IColorectal Surgery Unit, Department of Surgery, University of Cape Town and Groote Schuur Hospital and the Vrije Universiteit, Amsterdam
IIF.C.S. (s.A.); Colorectal Surgery Unit, Department of Surgery, University of Cape Town and Groote Schuur Hospital
IIIM.Sc. (nursing); Colorectal Surgery Unit, Department of Surgery, University of Cape Town and Groote Schuur Hospital
IVPh.D.; MRC/UCT Human Genetics Research Unit, Division of Human Genetics, Institute for Infectious Diseases and Molecular Medicine, University of Cape Town and Groote Schuur Hospital
VM.Med.; Colorectal Surgery Unit, Department of Surgery, University of Cape Town and Groote Schuur Hospital




AIM: The purpose of this study was to determine the incidence of colorectal cancer (CRC) in the Northern Cape province of South Africa, and to identify patients with histological and demographic features suggestive of hereditary non-polyposis colon cancer (HNPCC).

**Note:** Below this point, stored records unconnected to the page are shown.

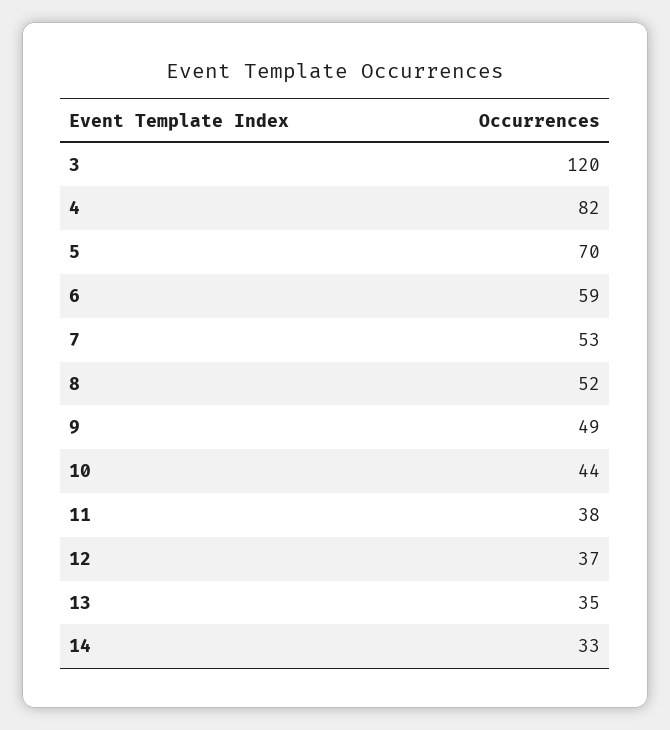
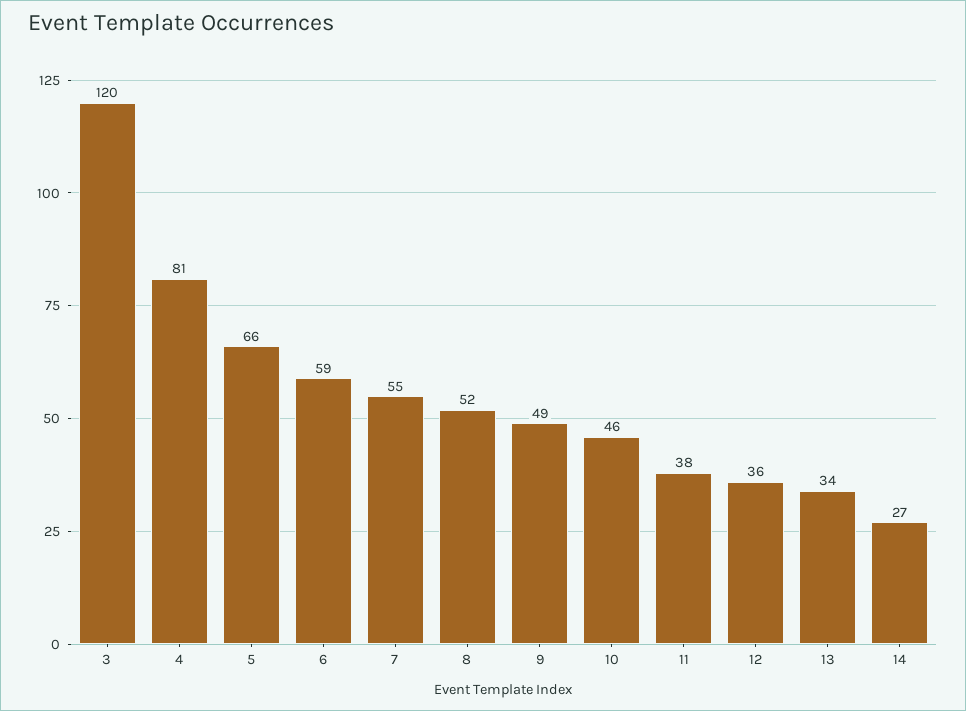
  {
    "3": 120,
-   "4": 82,
+   "4": 81,
-   "5": 70,
+   "5": 66,
    "6": 59,
-   "7": 53,
+   "7": 55,
    "8": 52,
    "9": 49,
-   "10": 44,
+   "10": 46,
    "11": 38,
-   "12": 37,
+   "12": 36,
-   "13": 35,
+   "13": 34,
-   "14": 33
+   "14": 27
  }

METHOD: This is a retrospective review of all cases of primary adenocarcinoma of the colon or rectum diagnosed by the two pathology laboratories operating in the Northern Cape between January 2002 and February 2009. Demographic data were collected, as well as pathological staging of the tumours and histological features suggestive of HNPCC (according to the revised Bethesda guidelines for microsatellite instability testing). Population census data for the Northern Cape were obtained from Statistics South Africa.
RESULTS: The annual incidence of CRC in the Northern Cape was 3.7/100 000 population (3.5/100 000 for men and 3.9/100 000 for women). The median age at which colorectal cancer was diagnosed was 59 years (range 16 - 90 years). On pathological and demographic criteria, 75/206 (36%) of the patients met at least one of the criteria of the revised Bethesda guidelines for microsatellite instability testing.

CONCLUSION: CRC is rare in the Northern Cape, and one-third of the patients had demographic or tumour histological features suggestive of HNPCC.